Several research fields have described phenomena that produce endless sequences of samples, referred to as data streams. These phenomena are studied using data clustering models continuously obtained throughout the endless data gathering process, whose set of dynamical properties, i.e., behavior, evolves over time. In order to cope with data streams characteristics, researchers have developed clustering techniques with low time-complexity requirements. However, pre-defined and static parameters thresholds, number of clusters and learning rates commonly found in current techniques still limit the application of clustering to data streams.
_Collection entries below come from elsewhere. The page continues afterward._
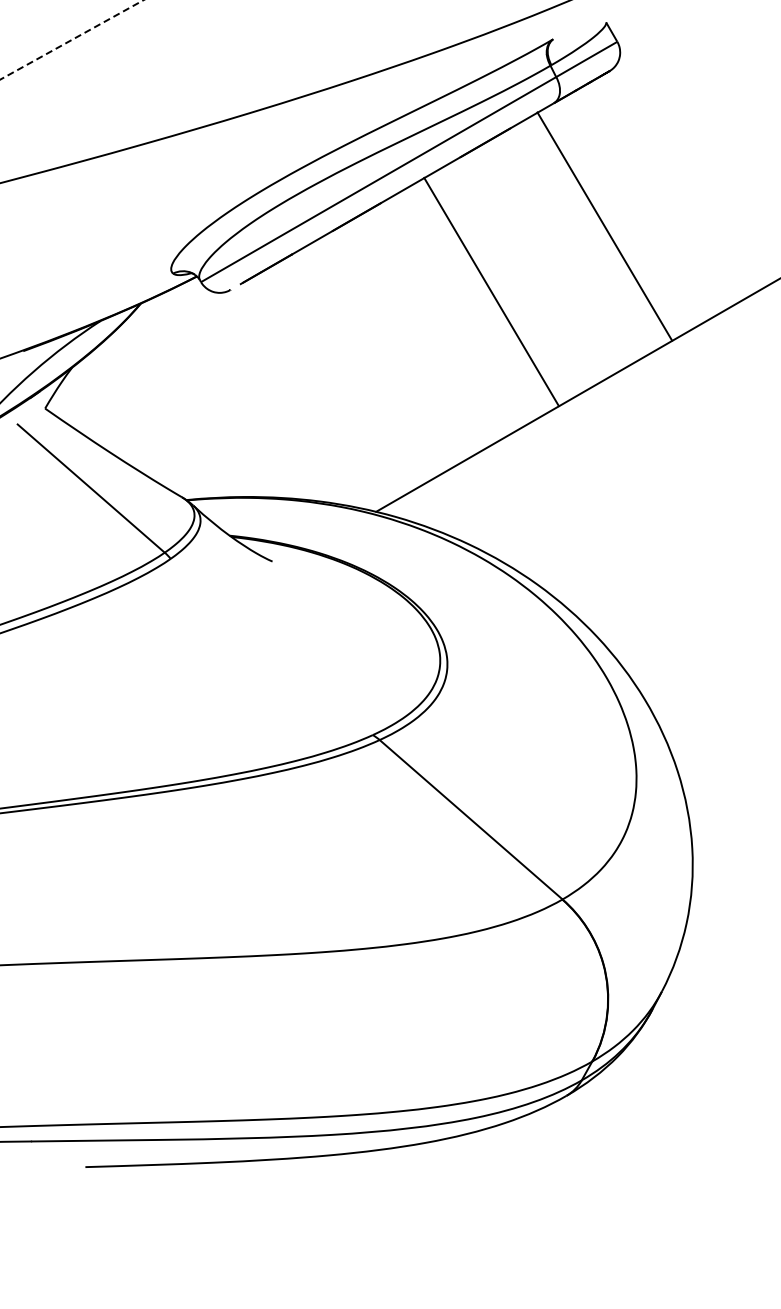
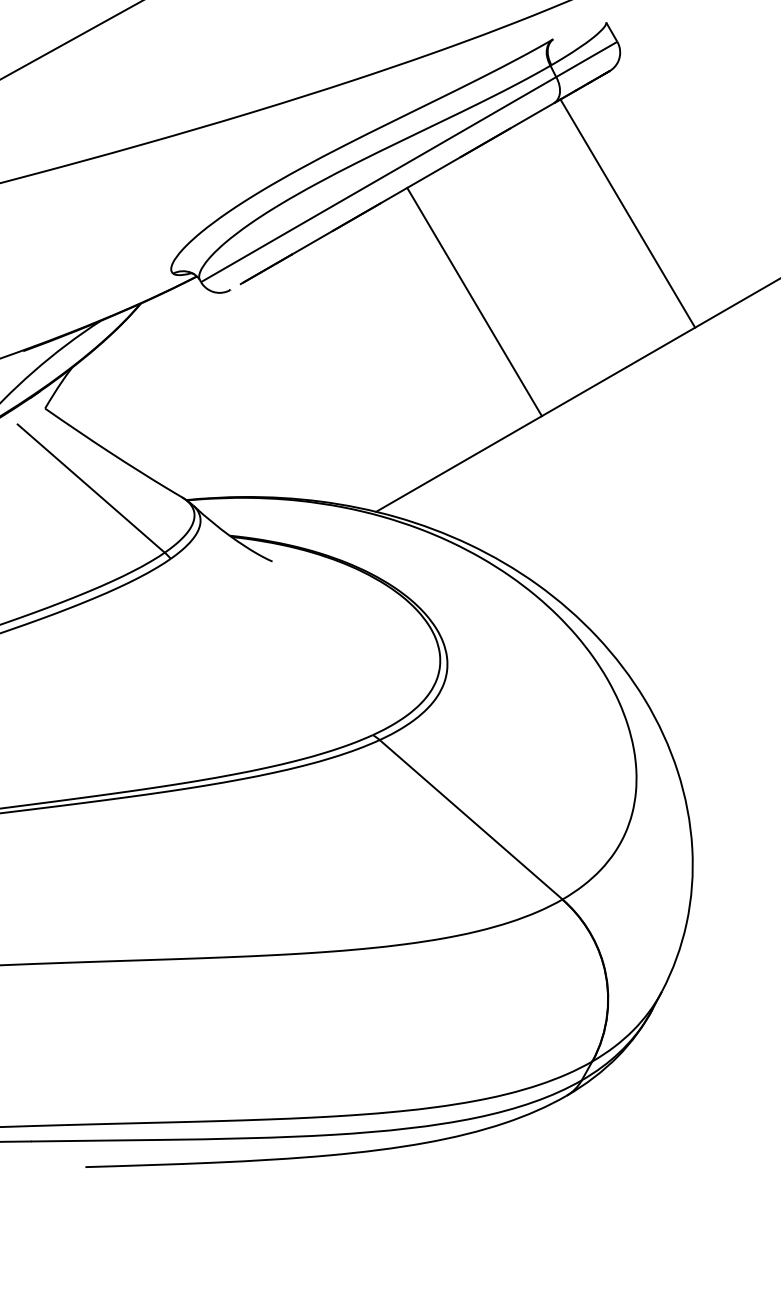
line at (71, 39): dashed -> solid
line at (604, 226) position: (604, 226) -> (627, 213)
line at (491, 291) position: (491, 291) -> (474, 301)
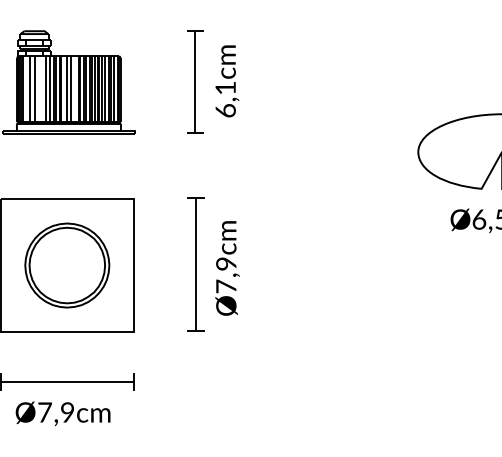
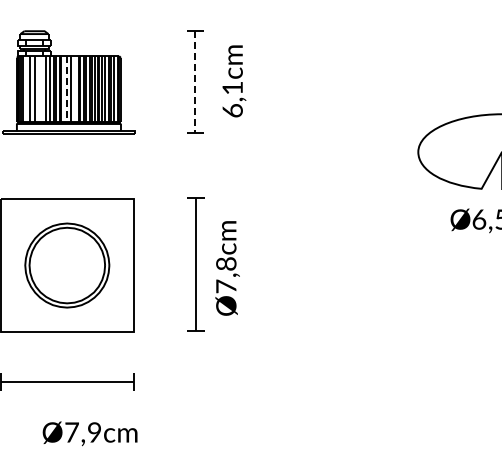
text at (227, 81) position: (227, 81) -> (234, 81)
line at (195, 82): solid -> dashed
line at (66, 89): solid -> dashed
text at (227, 263): Ø7,9cm -> Ø7,8cm
text at (62, 413) position: (62, 413) -> (89, 433)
These limitations to adapt clustering process to behavior changes motivated this paper to propose an on-line and adaptive approach to detect changes and modify parameters. The proposed approach is based on the traditional k-means algorithm to update cluster prototypes and the statistical model of Markov chains to represent behavior. Behavior changes are detected by testing the isomorphism of Markov chains over time under the grounds of Dynamical Systems Theory. The results have confirmed the advantages of the approach when compared with current techniques.